YOUR OBJECTIVE
Copy each line of the data below exactly, leaving out pictures.

(RECORDS SHOWN Opens)

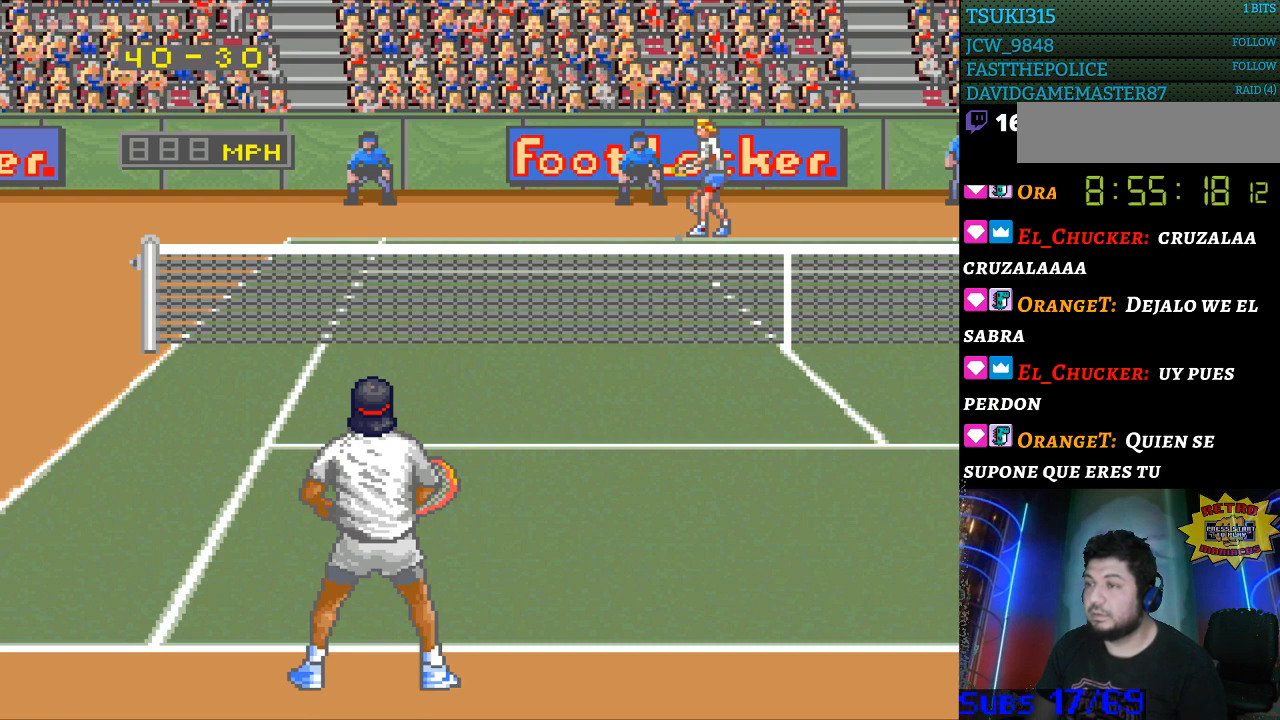
{"buttons": [], "events": [[200, "B", "down"], [300, "B", "up"], [400, "B", "down"], [500, "B", "up"]]}
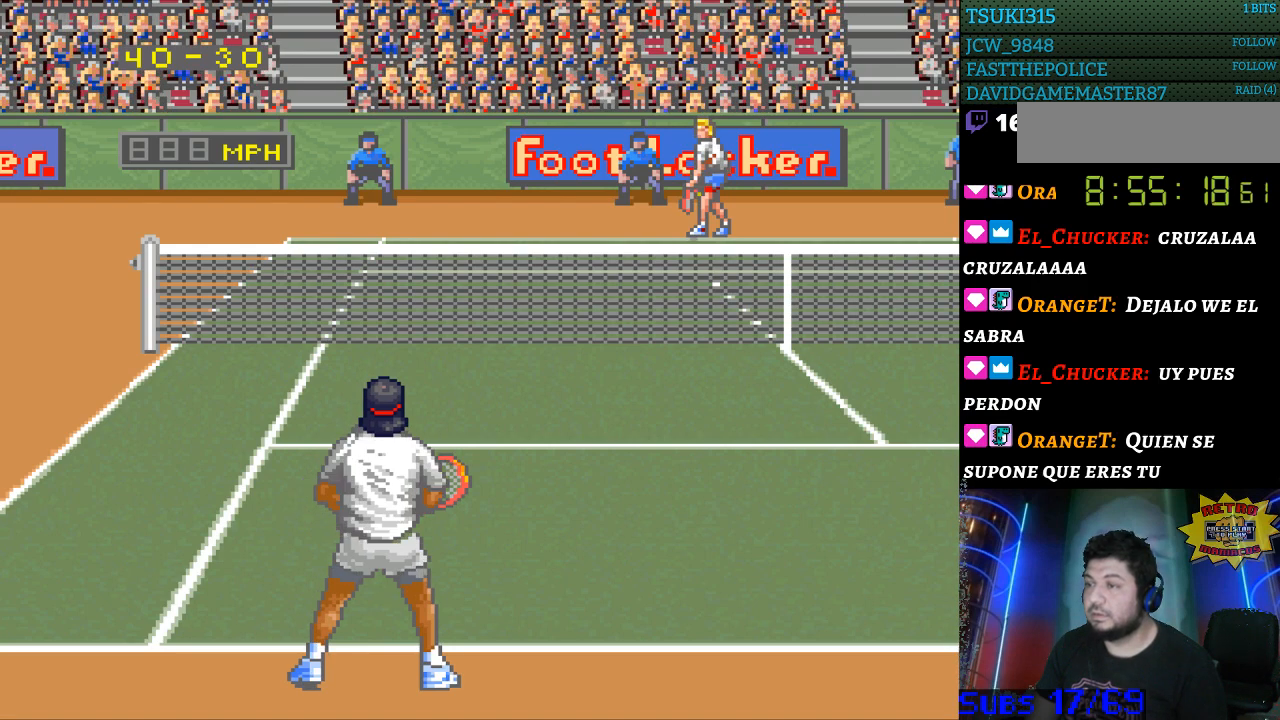
{"buttons": [], "events": []}
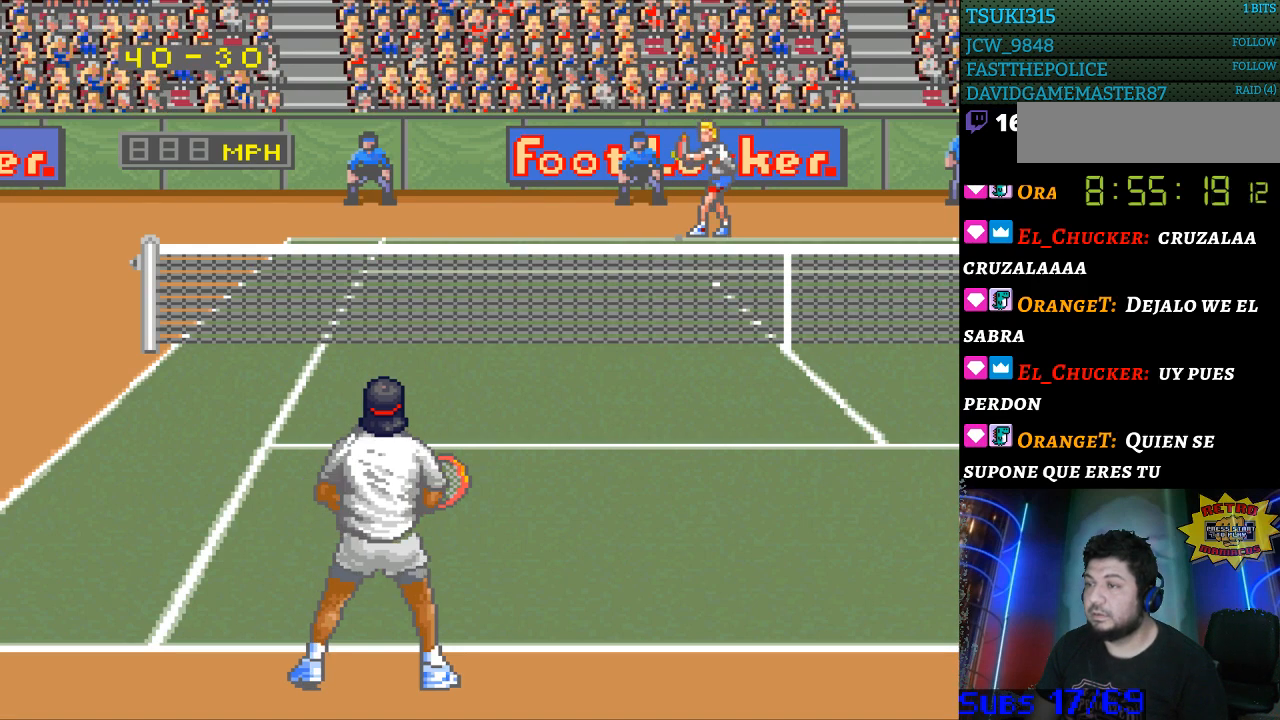
{"buttons": [], "events": []}
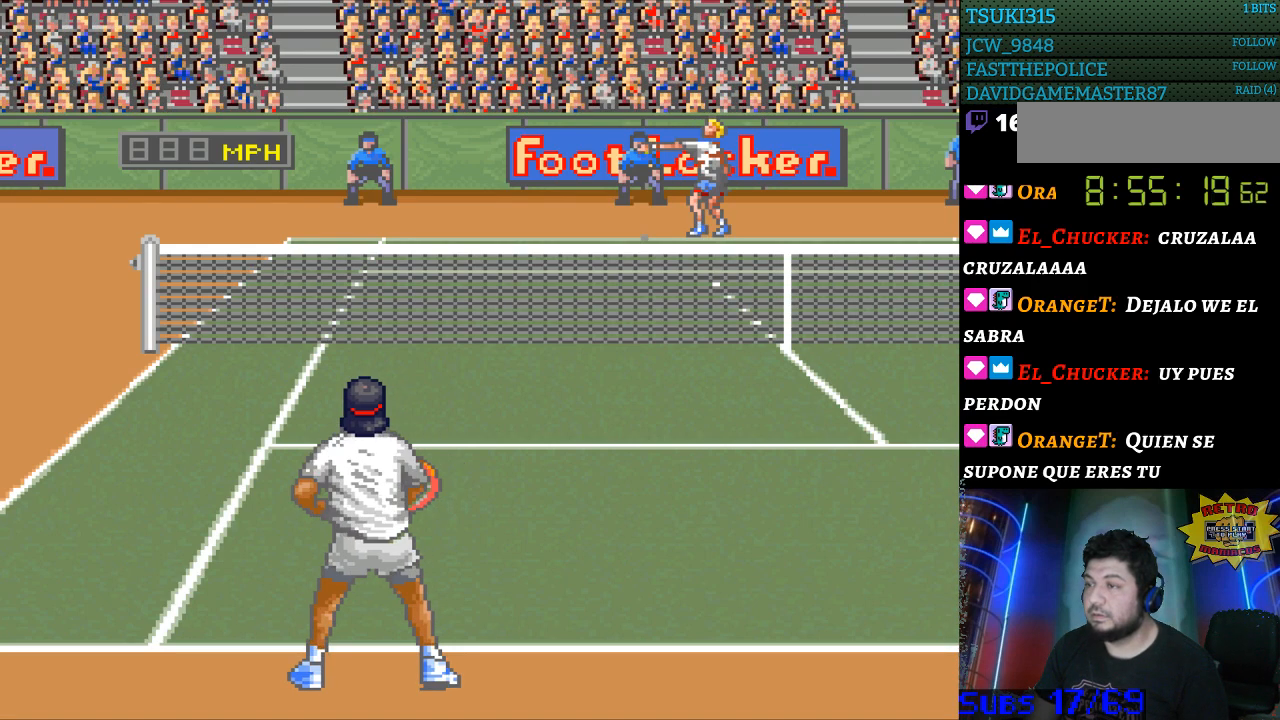
{"buttons": [], "events": []}
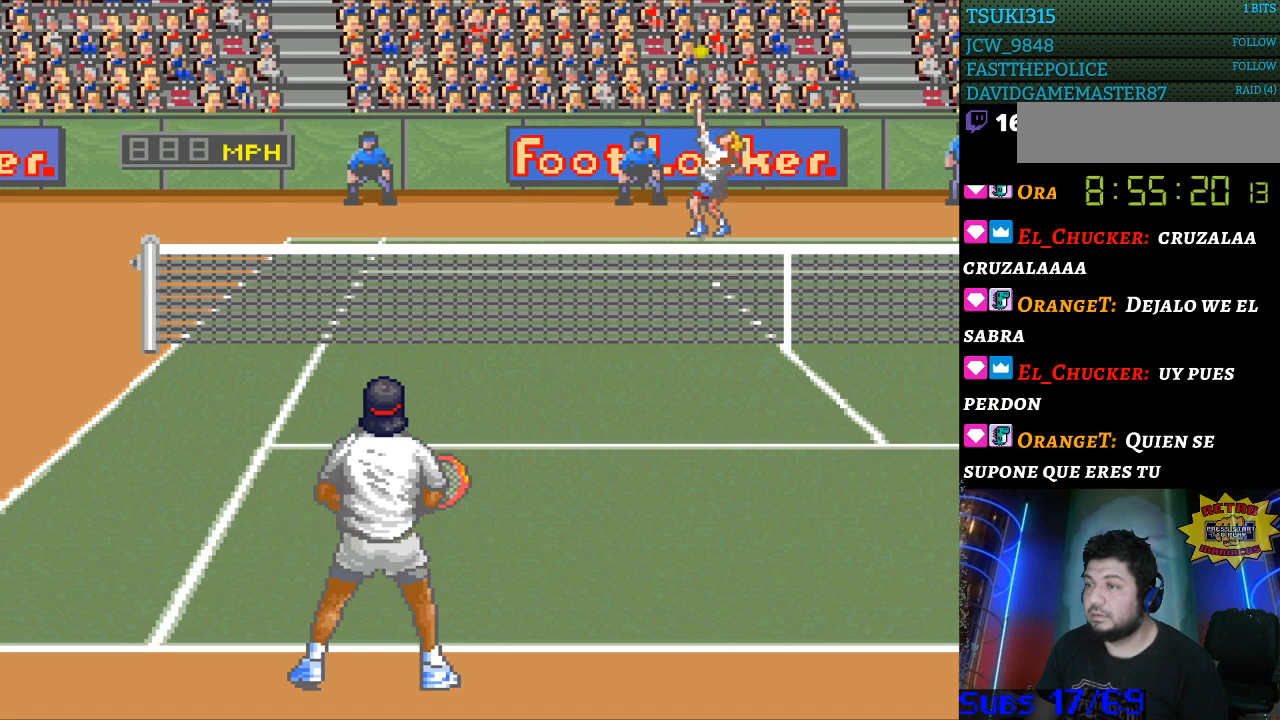
{"buttons": [], "events": [[133, "B", "down"], [233, "B", "up"]]}
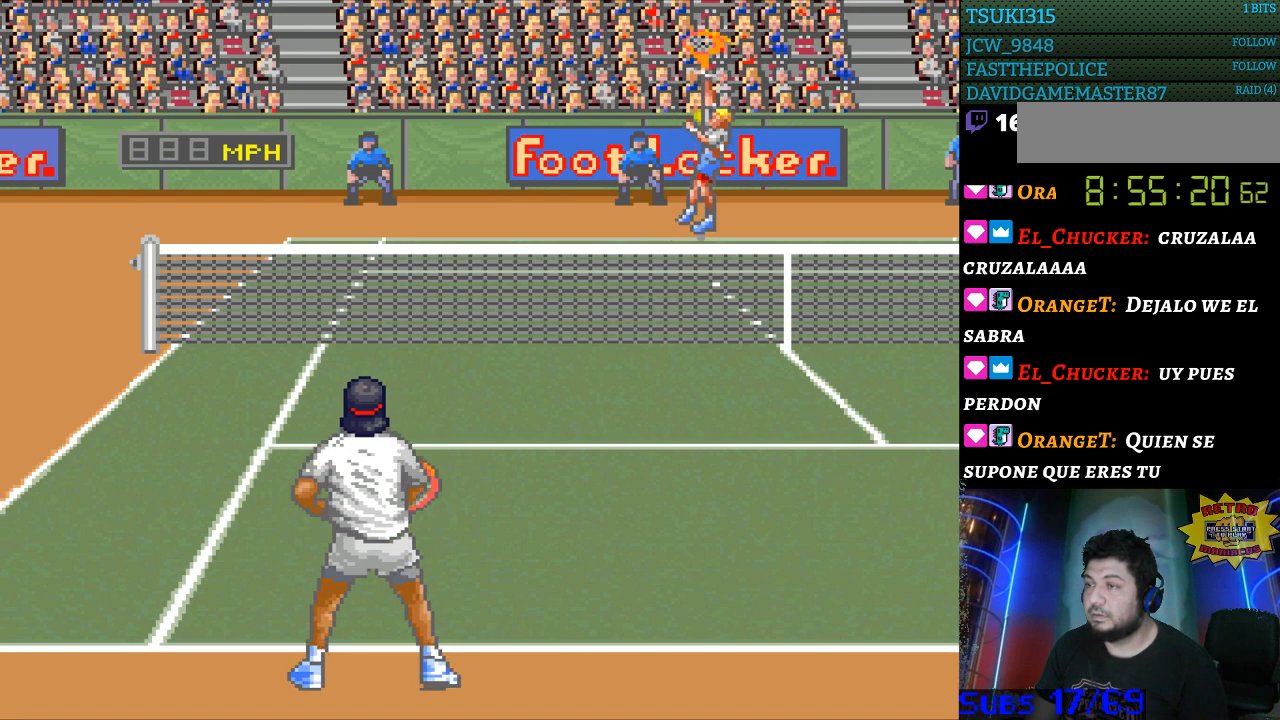
{"buttons": ["DPAD_LEFT"], "events": [[400, "DPAD_LEFT", "down"]]}
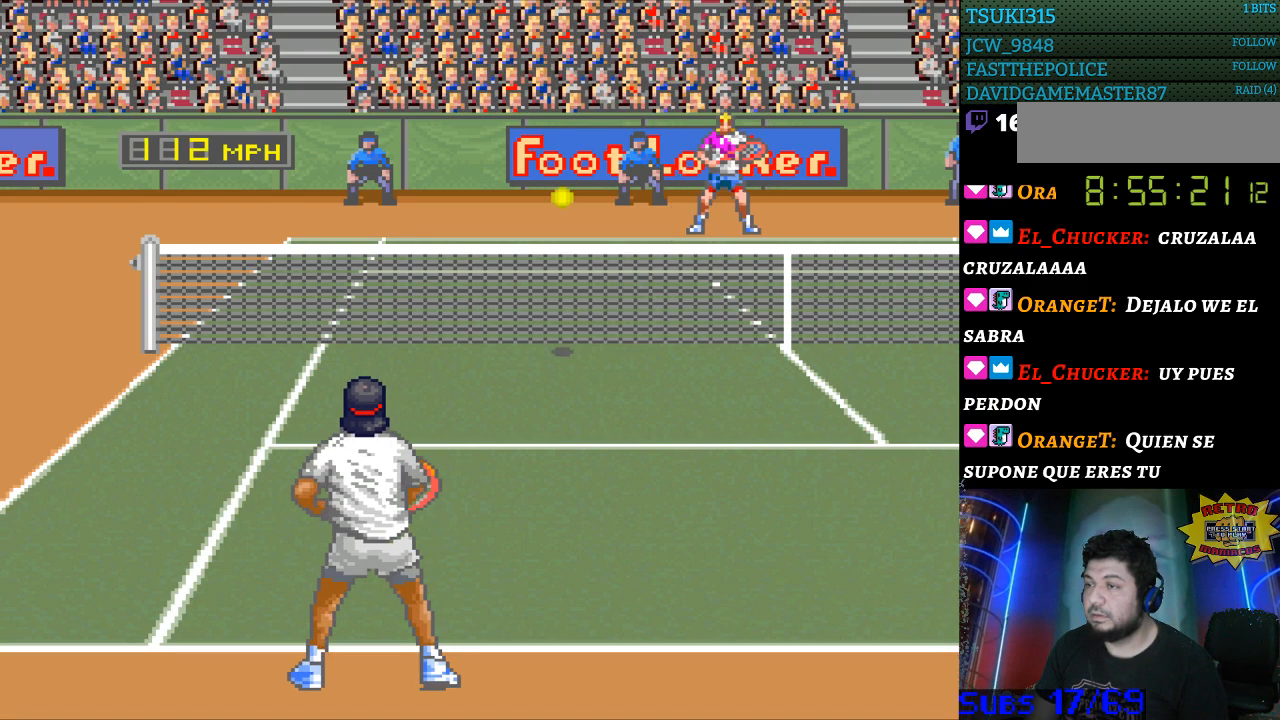
{"buttons": ["DPAD_LEFT"], "events": []}
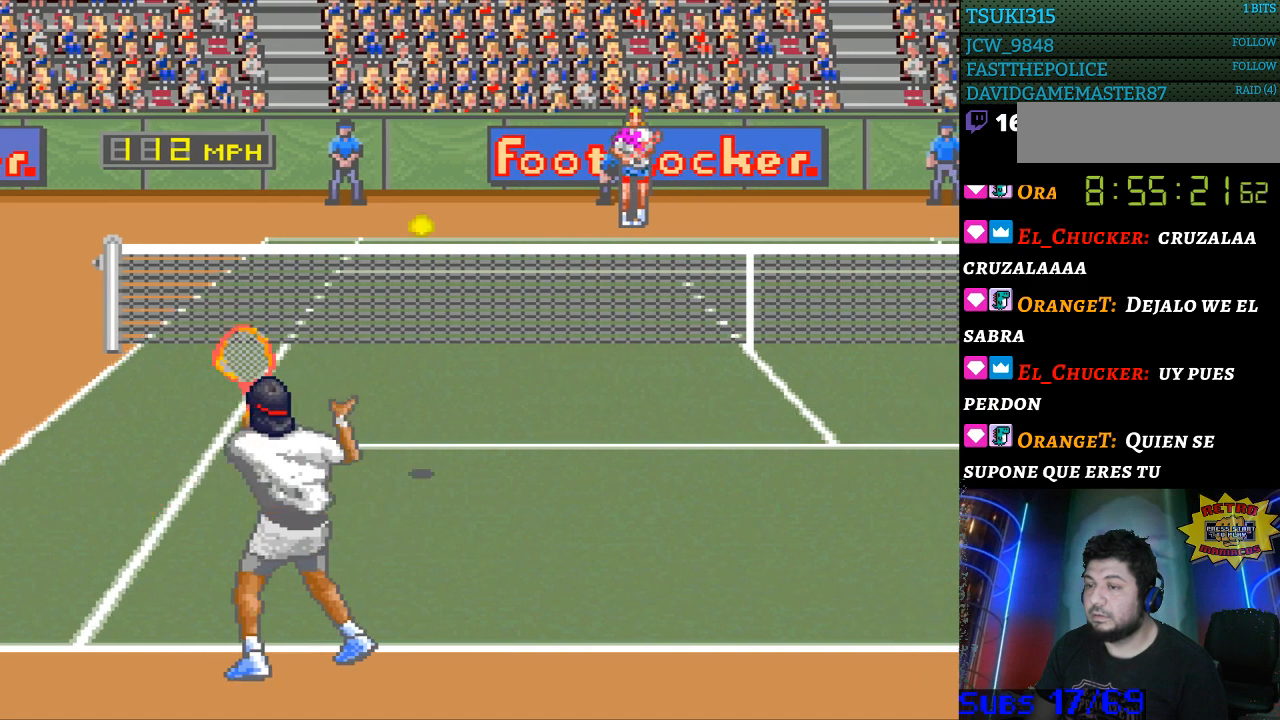
{"buttons": ["DPAD_RIGHT"], "events": [[300, "DPAD_LEFT", "up"], [433, "DPAD_RIGHT", "down"]]}
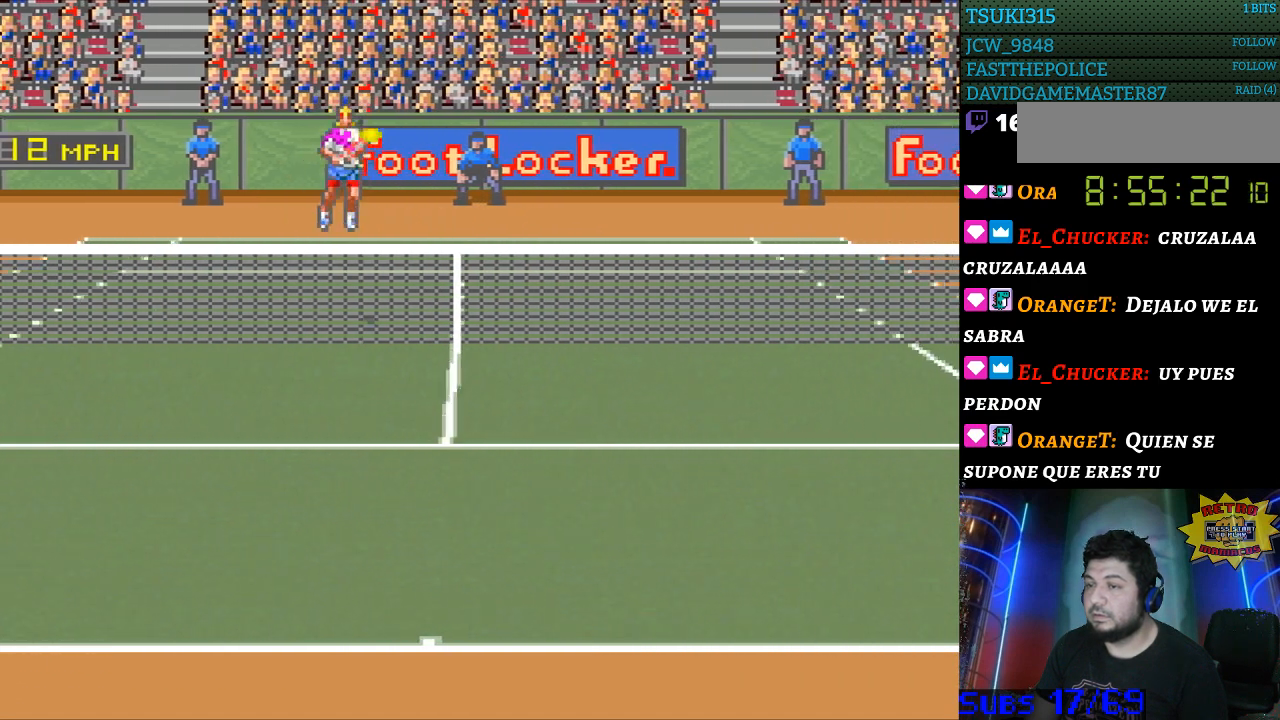
{"buttons": ["DPAD_RIGHT"], "events": []}
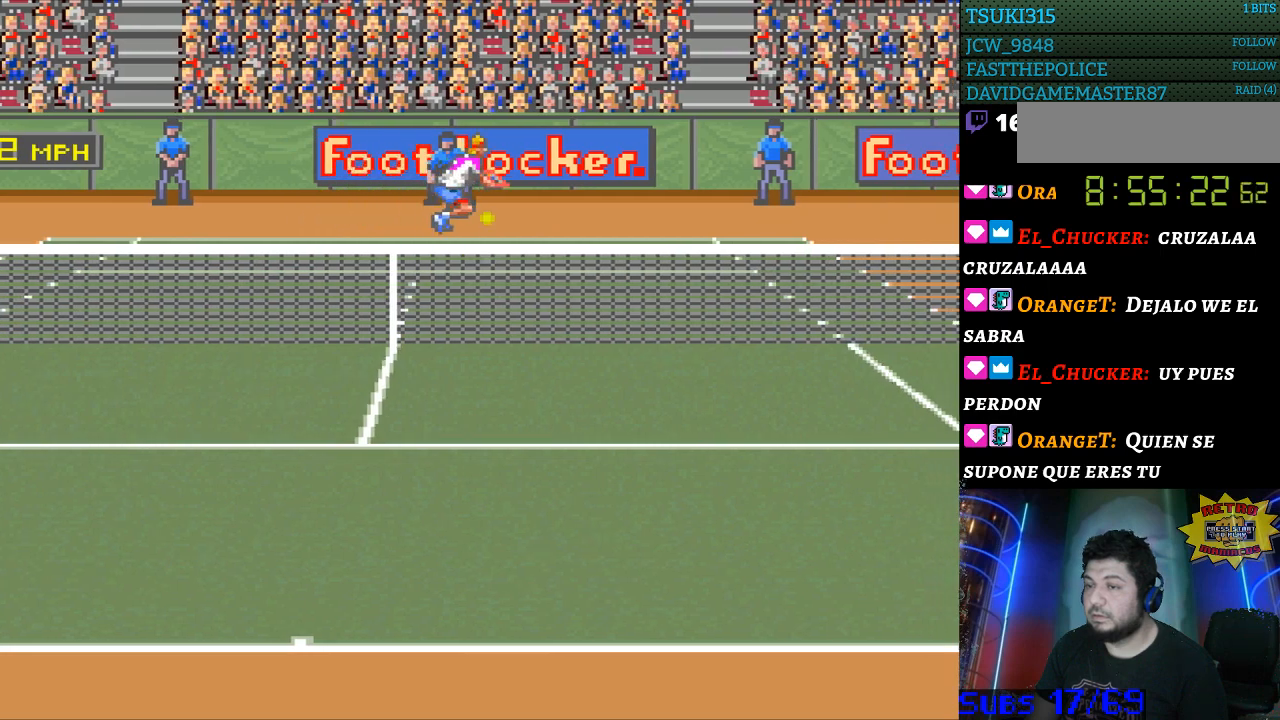
{"buttons": [], "events": [[33, "DPAD_RIGHT", "up"], [100, "B", "down"], [167, "B", "up"]]}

(RECORDS SHOWN Closes)

ANSWER TO THIS EXERCISE
{"buttons": [], "events": [[200, "B", "down"], [300, "B", "up"], [400, "B", "down"], [500, "B", "up"]]}
{"buttons": [], "events": []}
{"buttons": [], "events": []}
{"buttons": [], "events": []}
{"buttons": [], "events": [[133, "B", "down"], [233, "B", "up"]]}
{"buttons": ["DPAD_LEFT"], "events": [[400, "DPAD_LEFT", "down"]]}
{"buttons": ["DPAD_LEFT"], "events": []}
{"buttons": ["DPAD_RIGHT"], "events": [[300, "DPAD_LEFT", "up"], [433, "DPAD_RIGHT", "down"]]}
{"buttons": ["DPAD_RIGHT"], "events": []}
{"buttons": [], "events": [[33, "DPAD_RIGHT", "up"], [100, "B", "down"], [167, "B", "up"]]}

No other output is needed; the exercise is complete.